Document excerpt:
The stock market is forward looking; hence we hit
the 741 level on the S&P in late November,
anticipating the dismal economic numbers ranging
from retail sales, jobless claims, the ISM, and GDP
slowing. However, ahead of the market is the Baltic
Dry Index, which is closely tied to global economic
activity and was falling rapidly much before the
market began to sell-off last summer. This was the
indication that forced me to begin selling calls on
highly valued stocks and buying puts on many of the
Industrial and Commodity related names.
The group most closely tied to the performance of
the Baltic Dry Index are the Dry-Shipping stocks
(SEA is a new ETF for this group). Some of the main
components include DryShips (DRYS), TBS
International (TBSI), Eagle Bulk (EGLE), Genco
Shipping (GNK), Diana Shipping (DSX), Kirby Corp
(KEX), Navios Maritime (NM), Excel Maritime (EXM),
and Safe Bulkers (SB). This group sold off sharper
than any other group with moves never seen before,
like DryShips (DRYS) falling from highs of $110 in
May to a $3 price tag in November.
Reasons for the massive liquidation in these names
can be tied to global economic slowdowns (less
demand for shipping), frozen credit markets
(industry requires heavy doses of financing for
high fixed cost ships), and the bubble bursting in
the commodity space. The rapid liquidation of these
shippers had many of these stocks trading at less
than 3x next years earnings (although uncertain,
still an unrealistic valuation), while maintaining
gross margin rates of greater than 85%. Unless the
world was coming to an end, there was no reason to
place this type of discount on these shares.

Data excerpt:
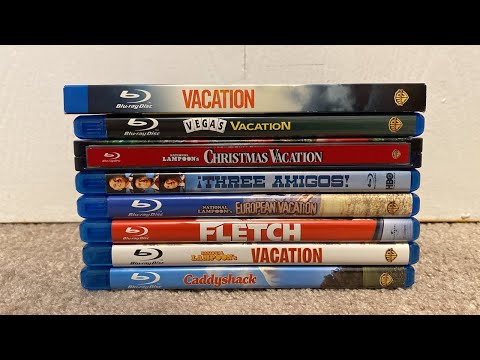
At what (x,y) coordinates should I click in order to perform the action: click on blu ray case. Please return your answer as a coordinate pair (x, y). Image resolution: width=480 pixels, height=360 pixels. Looking at the image, I should click on (171, 279), (156, 258), (161, 233), (161, 212), (154, 184), (151, 162), (151, 134), (152, 98).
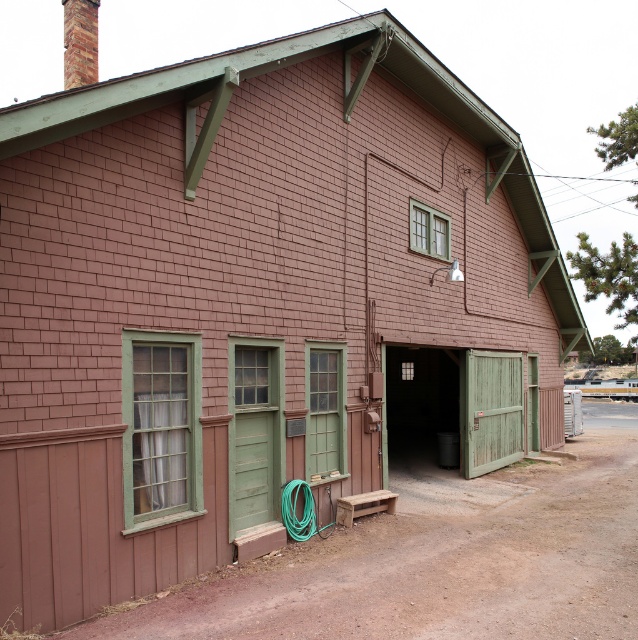
You are a delivery person trying to deliver a package to the building. The package is too large to fit through the green rubber hose at center. Can you fit it through the green wooden door at center instead?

Challenge 1: Reproduce word for word the passage of the dry-shipping commentary that begins at "The group most" and stops after "tag in November.".
Challenge 2: In the dry-shipping commentary, what price did DryShips (DRYS) fall from, and to what price did it drop by November?

Correct response 1:
The group most closely tied to the performance of
the Baltic Dry Index are the Dry-Shipping stocks
(SEA is a new ETF for this group). Some of the main
components include DryShips (DRYS), TBS
International (TBSI), Eagle Bulk (EGLE), Genco
Shipping (GNK), Diana Shipping (DSX), Kirby Corp
(KEX), Navios Maritime (NM), Excel Maritime (EXM),
and Safe Bulkers (SB). This group sold off sharper
than any other group with moves never seen before,
like DryShips (DRYS) falling from highs of $110 in
May to a $3 price tag in November.

Correct response 2: It fell from highs of $110 in May to $3 in November.